### 文档正文
Follow up for "Remove Duplicates":
What if duplicates are allowed at most twice?
For example,
Given sorted array nums = [1,1,1,2,2,3]
,
Your function should return length = 5
, with the first five elements of nums being 1
, 1
, 2
, 2
and 3
.
It doesn't matter what you leave beyond the new length.
思路1:
相比于题目Remove Duplicates from Sorted Array,该题目允许两个重复值存在,所以设置一个标志位flag,当第二次插入该元素的时候令flag=true,下次如果flag为true,就不插入后面的元素了。
思路2:
除了借助位置指示i和j外,借助另一个位置指示k,来找到所有相同的元素,然后把相同元素第二次放入数组。
代码实现1:
class Solution {
public:
int removeDuplicates(vector<int>& nums) {
if(nums.size() < 1) return 0;
int j = 0, i = 1;
bool flag = false;
while(i < nums.size())
{
if(nums[i] == nums[j] && !flag)
{
nums[++j] = nums[i];
flag = true;
}
else if(nums[i] != nums[j])
{
nums[++j] = nums[i];
flag = false;
}
++i;
}
return j+1;
}
};
代码实现2:
class Solution {
public:
int removeDuplicates(vector<int>& nums) {
if(nums.size() < 1) return 0;
int j = 0, i = 1;
while(i < nums.size())
{
if(nums[i] == nums[j])
{
int k = i + 1;
while(k < nums.size() && nums[k] == nums[i])
++k;
nums[++j] = nums[i];
i = k;
}
else
nums[++j] = nums[i++];
}
return j+1;
}
};

### 任务列表
[a] 请从文档正文中摘录从“It doesn't matter”一直到“后把相同元素第二次放入数组。”的全部内容。
[b] 请根据文档正文回答下列问题:
(i) 示例中给定的有序数组 nums 是什么?
(ii) 思路1设置的标志位叫什么名字?
(iii) 思路2除了位置指示 i 和 j 之外,还借助了哪个位置指示?

### 提供的条目
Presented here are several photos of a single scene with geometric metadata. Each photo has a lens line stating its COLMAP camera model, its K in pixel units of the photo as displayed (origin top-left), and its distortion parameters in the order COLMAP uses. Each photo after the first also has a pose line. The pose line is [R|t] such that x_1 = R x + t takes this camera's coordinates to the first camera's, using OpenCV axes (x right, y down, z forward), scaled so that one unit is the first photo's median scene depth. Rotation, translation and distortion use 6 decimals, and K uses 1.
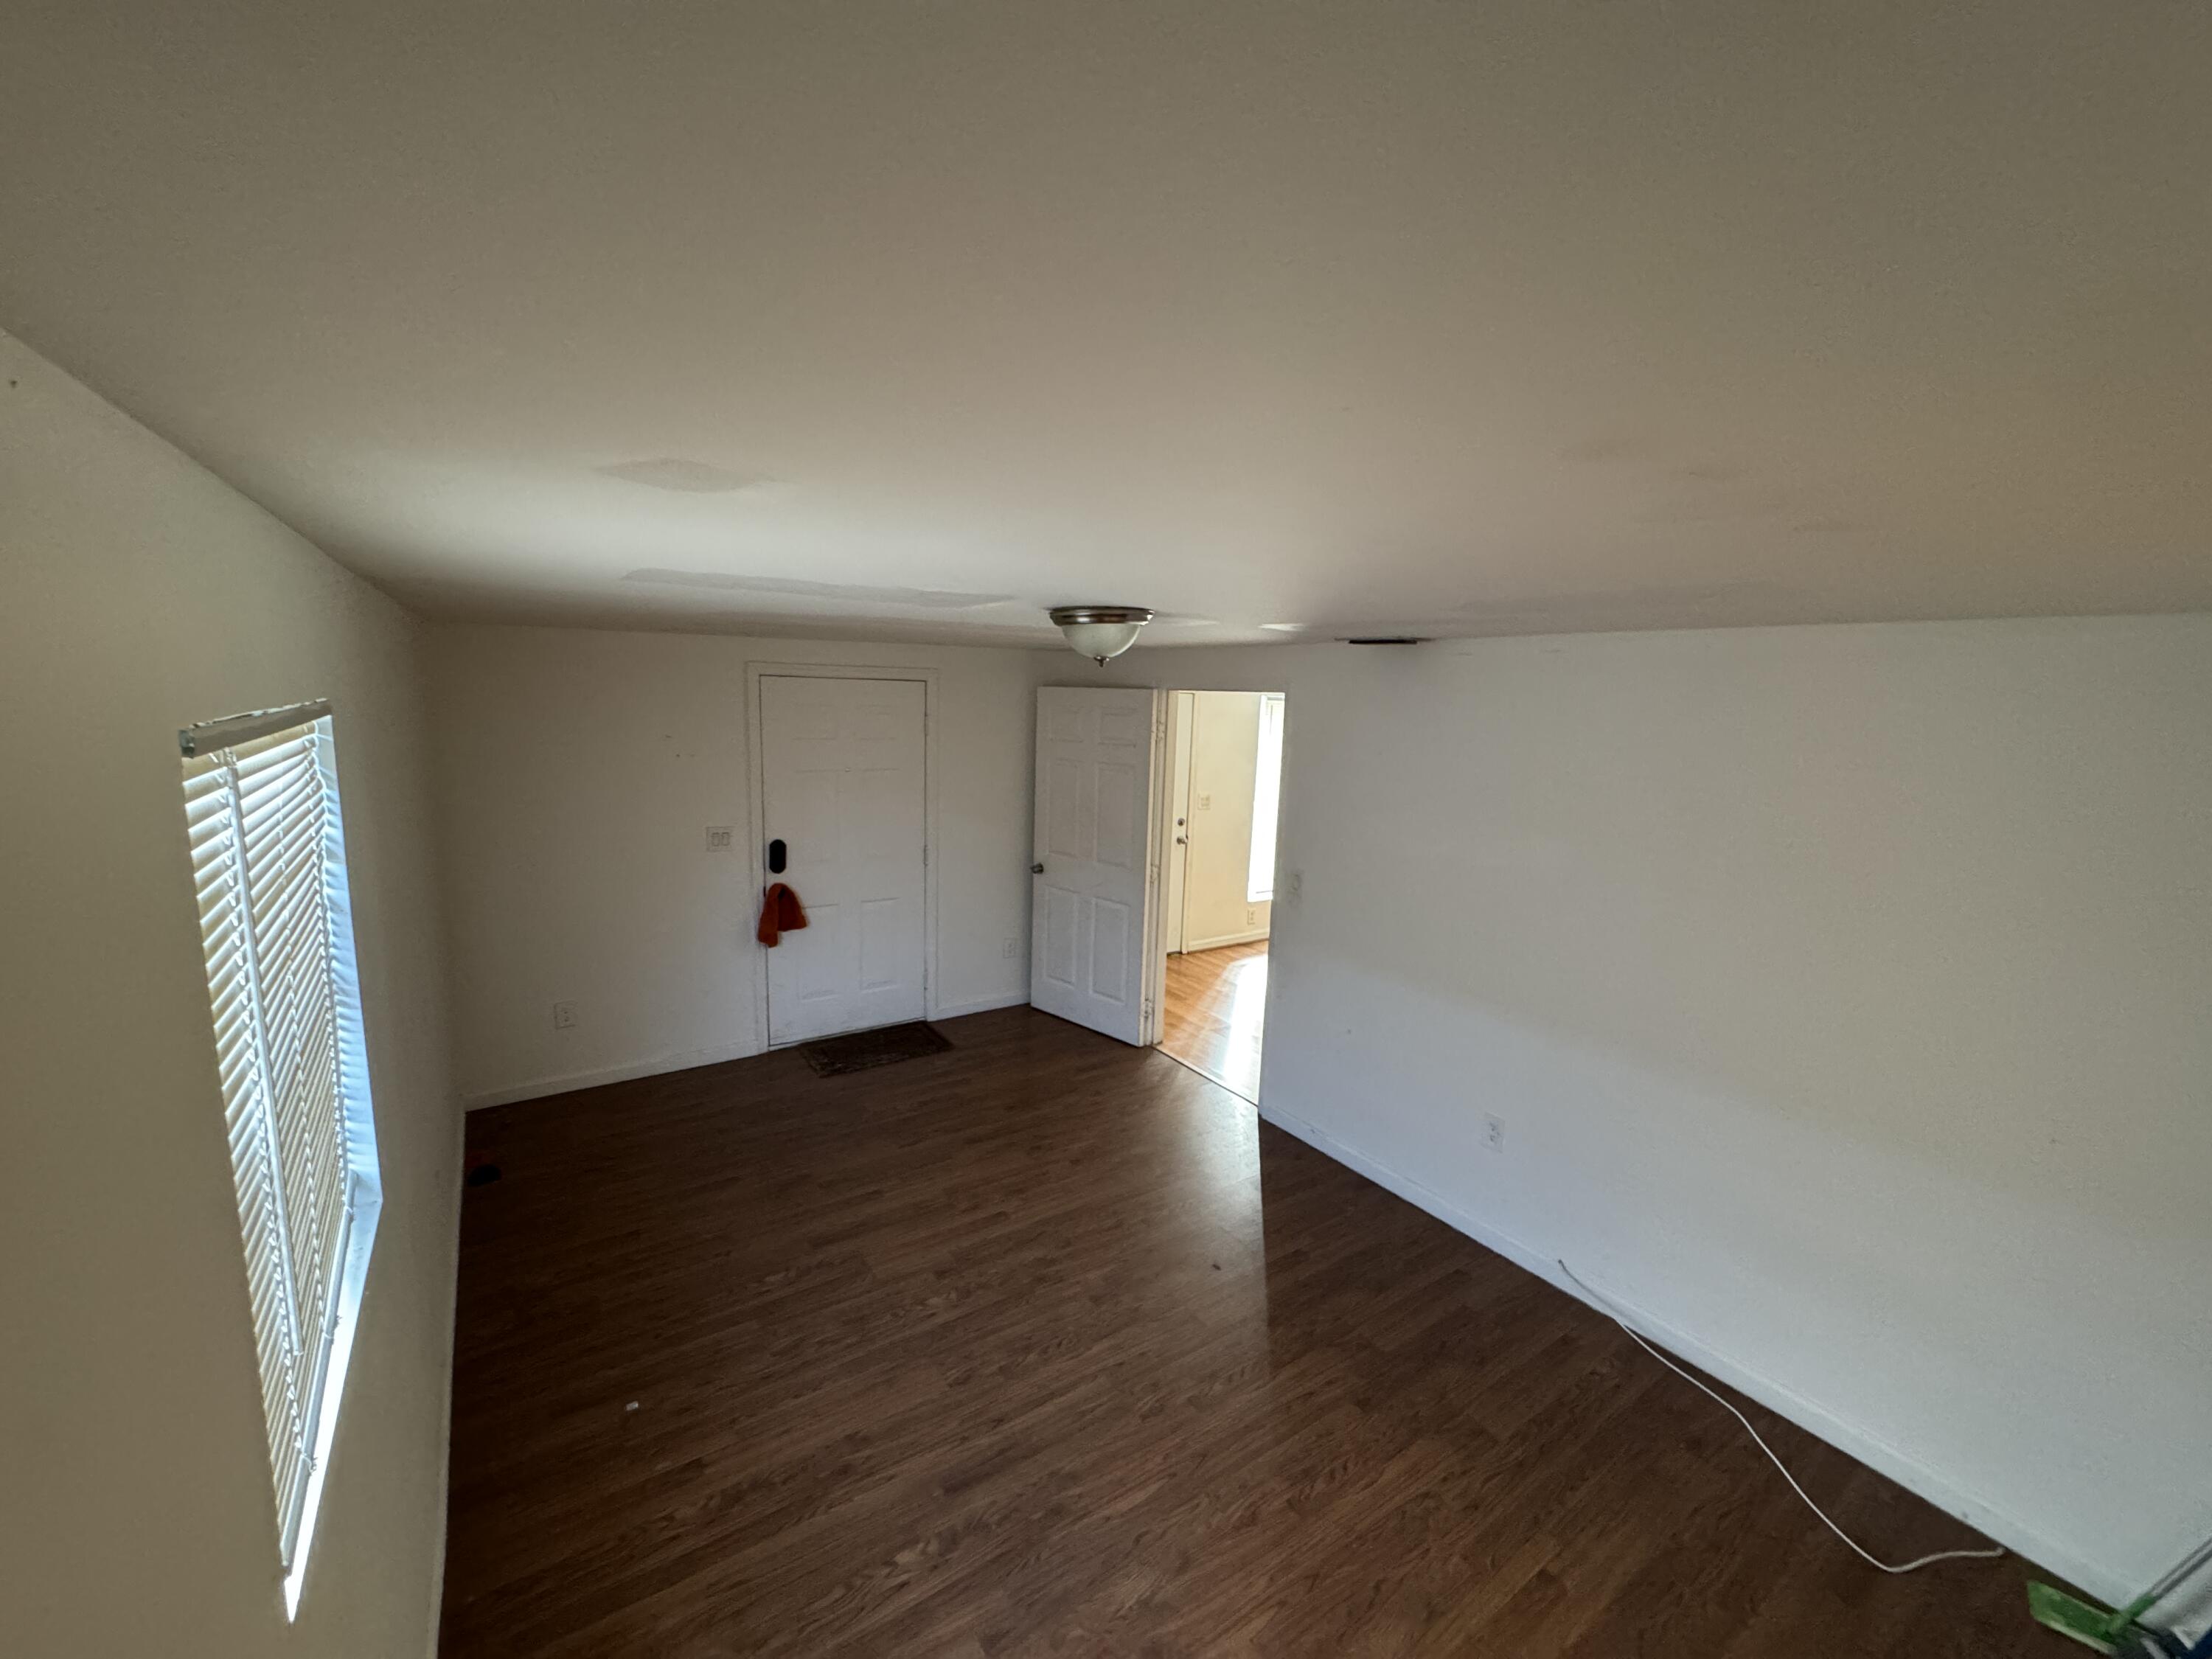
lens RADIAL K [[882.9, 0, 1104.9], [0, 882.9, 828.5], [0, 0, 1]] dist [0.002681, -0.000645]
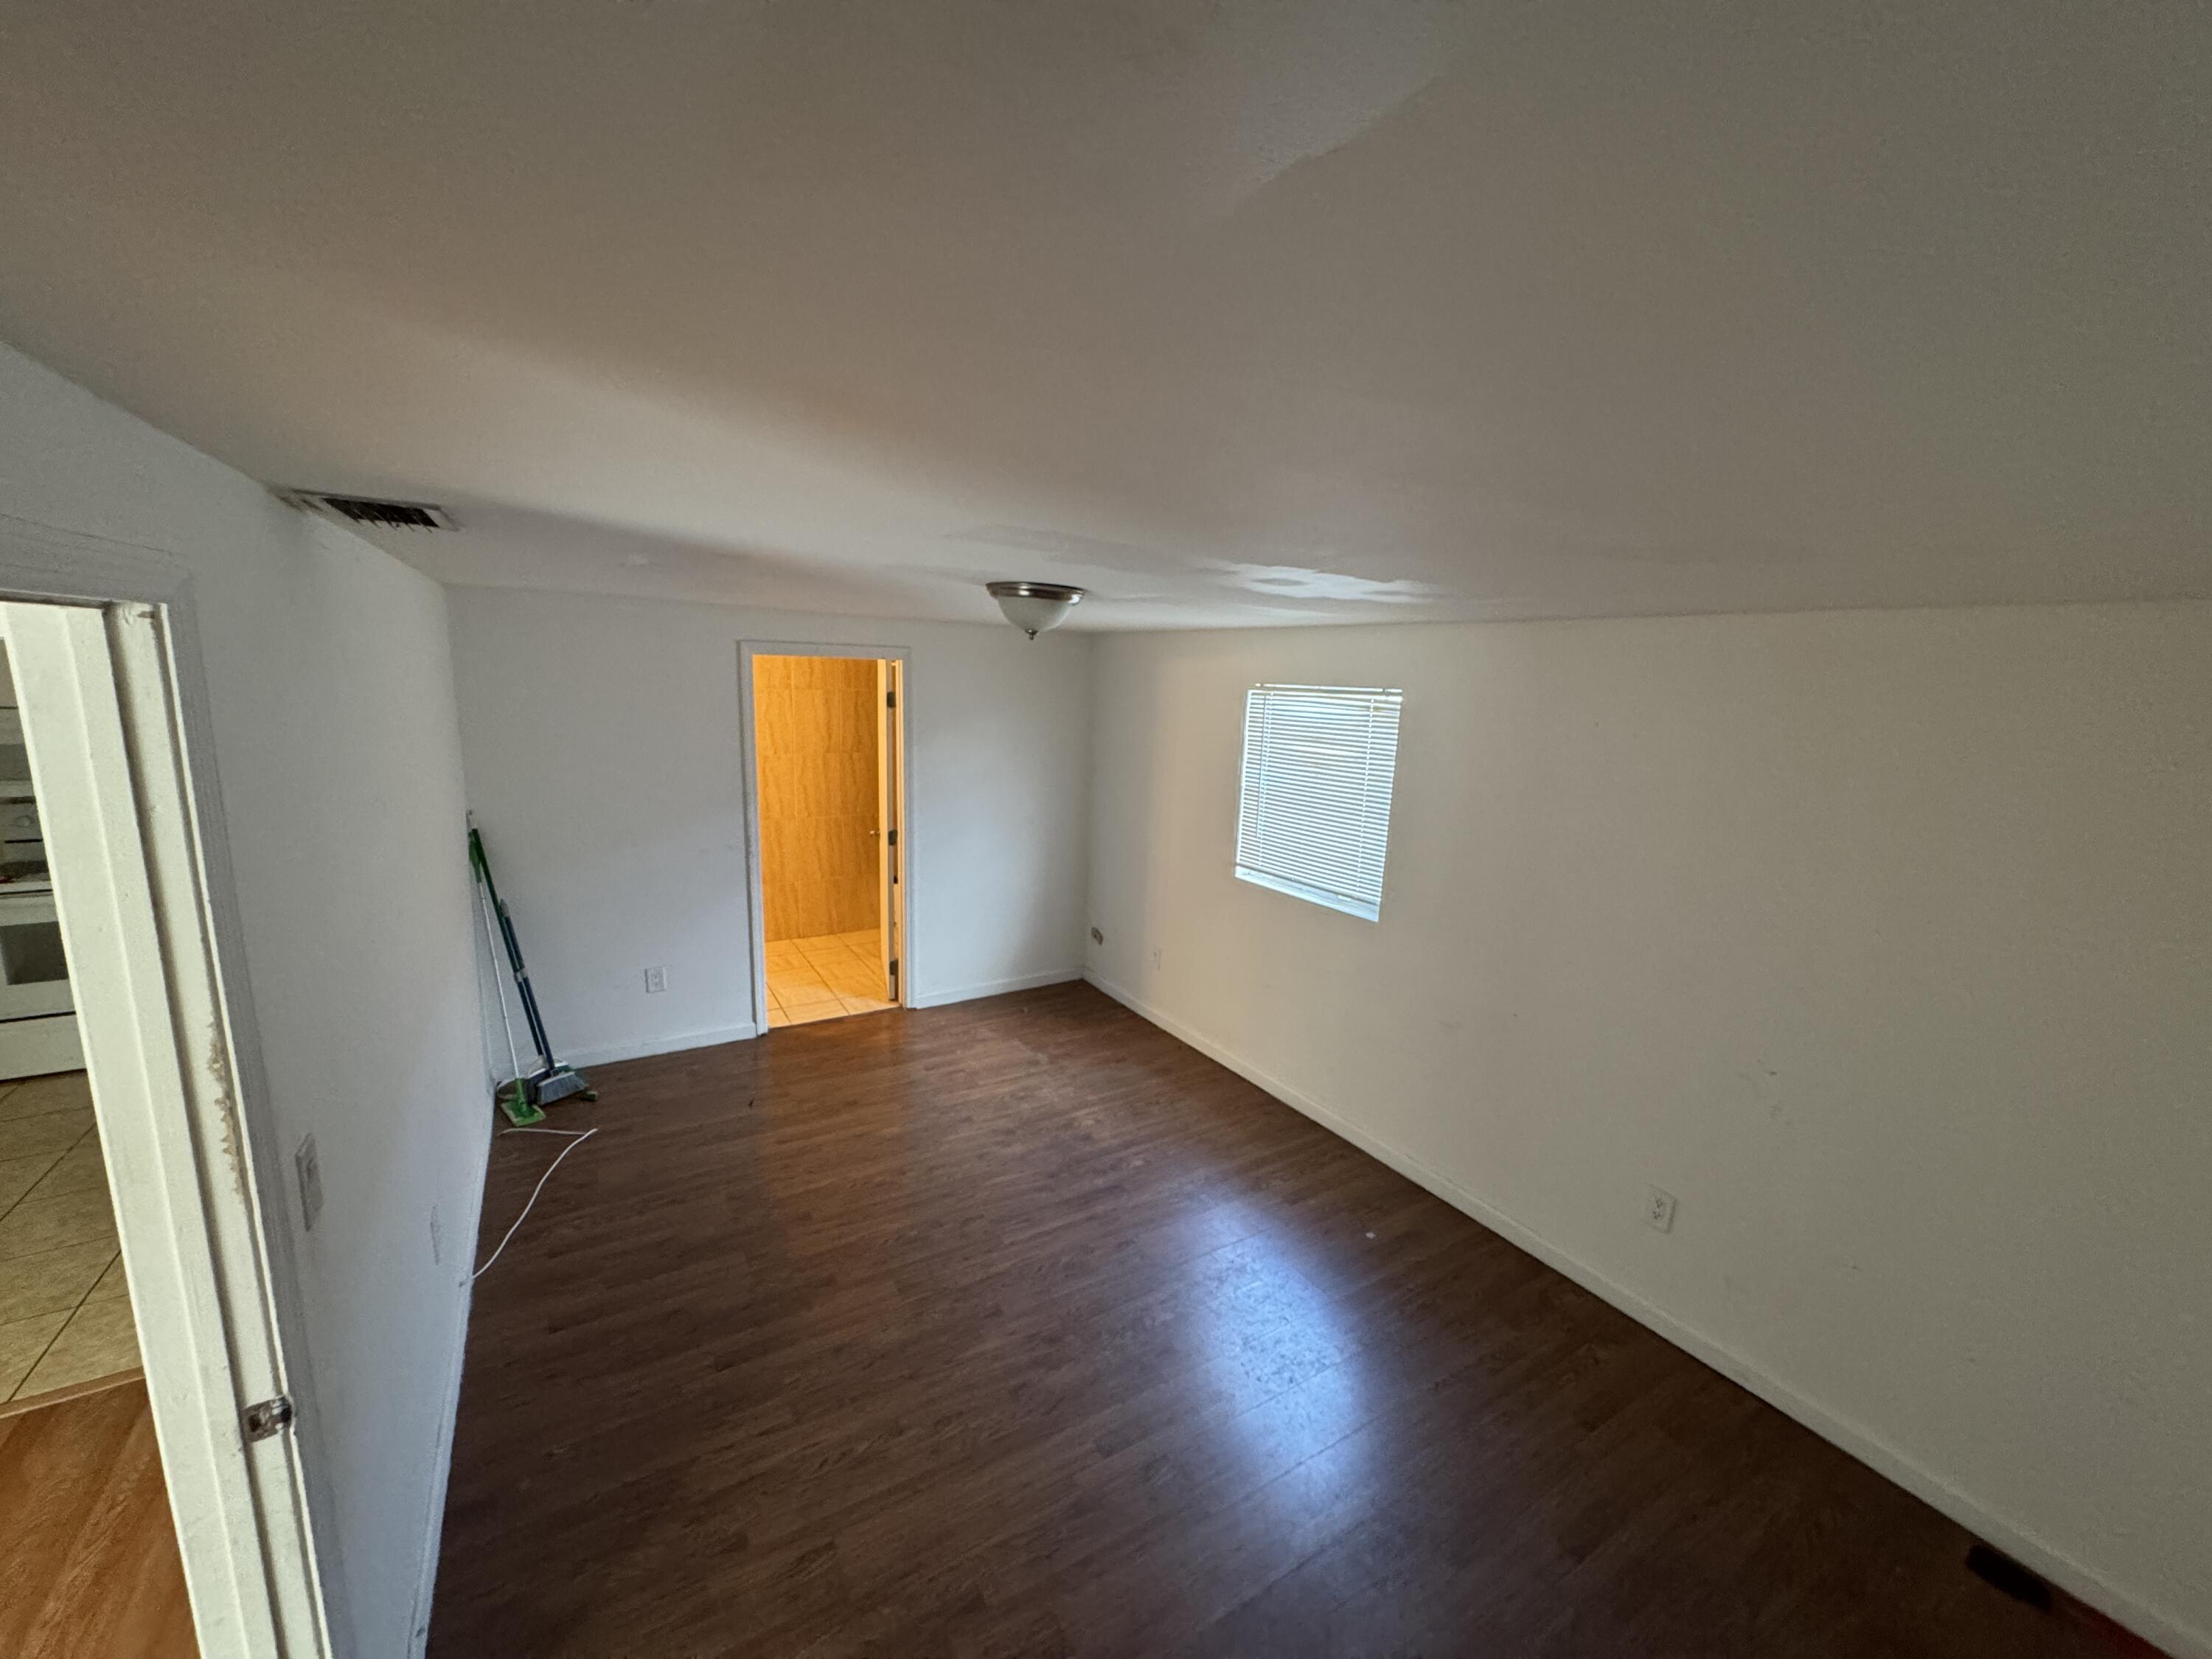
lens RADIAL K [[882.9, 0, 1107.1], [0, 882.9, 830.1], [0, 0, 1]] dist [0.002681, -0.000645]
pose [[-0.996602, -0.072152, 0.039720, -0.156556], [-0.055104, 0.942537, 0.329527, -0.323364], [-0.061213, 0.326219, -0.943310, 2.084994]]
==
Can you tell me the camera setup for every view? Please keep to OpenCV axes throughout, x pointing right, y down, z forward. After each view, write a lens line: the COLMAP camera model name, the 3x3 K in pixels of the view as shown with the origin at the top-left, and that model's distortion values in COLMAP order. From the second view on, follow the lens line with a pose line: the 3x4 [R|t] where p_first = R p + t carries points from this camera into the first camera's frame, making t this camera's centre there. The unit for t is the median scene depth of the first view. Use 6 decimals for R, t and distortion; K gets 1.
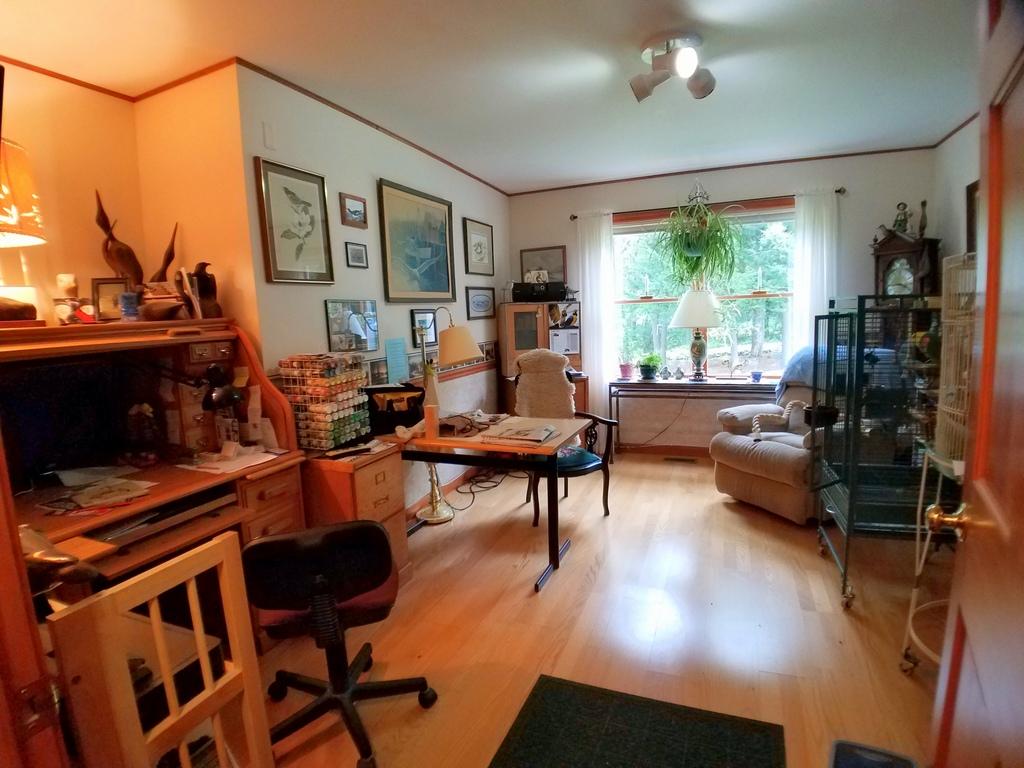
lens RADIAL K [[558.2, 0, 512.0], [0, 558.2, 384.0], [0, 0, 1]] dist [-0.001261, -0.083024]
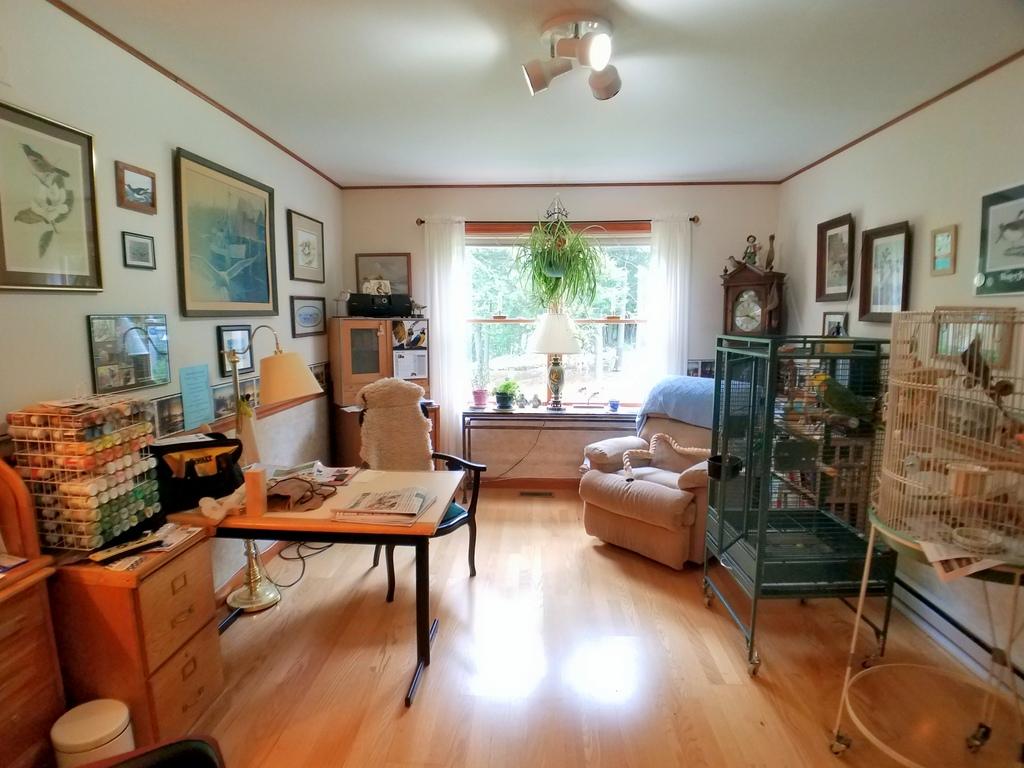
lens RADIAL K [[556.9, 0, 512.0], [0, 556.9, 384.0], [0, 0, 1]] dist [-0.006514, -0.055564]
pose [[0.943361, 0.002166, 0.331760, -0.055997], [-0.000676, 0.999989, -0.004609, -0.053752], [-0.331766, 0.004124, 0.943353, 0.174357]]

### 编号答案
[a]
It doesn't matter what you leave beyond the new length.
思路1:
相比于题目Remove Duplicates from Sorted Array,该题目允许两个重复值存在,所以设置一个标志位flag,当第二次插入该元素的时候令flag=true,下次如果flag为true,就不插入后面的元素了。
思路2:
除了借助位置指示i和j外,借助另一个位置指示k,来找到所有相同的元素,然后把相同元素第二次放入数组。

[b]
(i) [1,1,1,2,2,3]
(ii) flag
(iii) k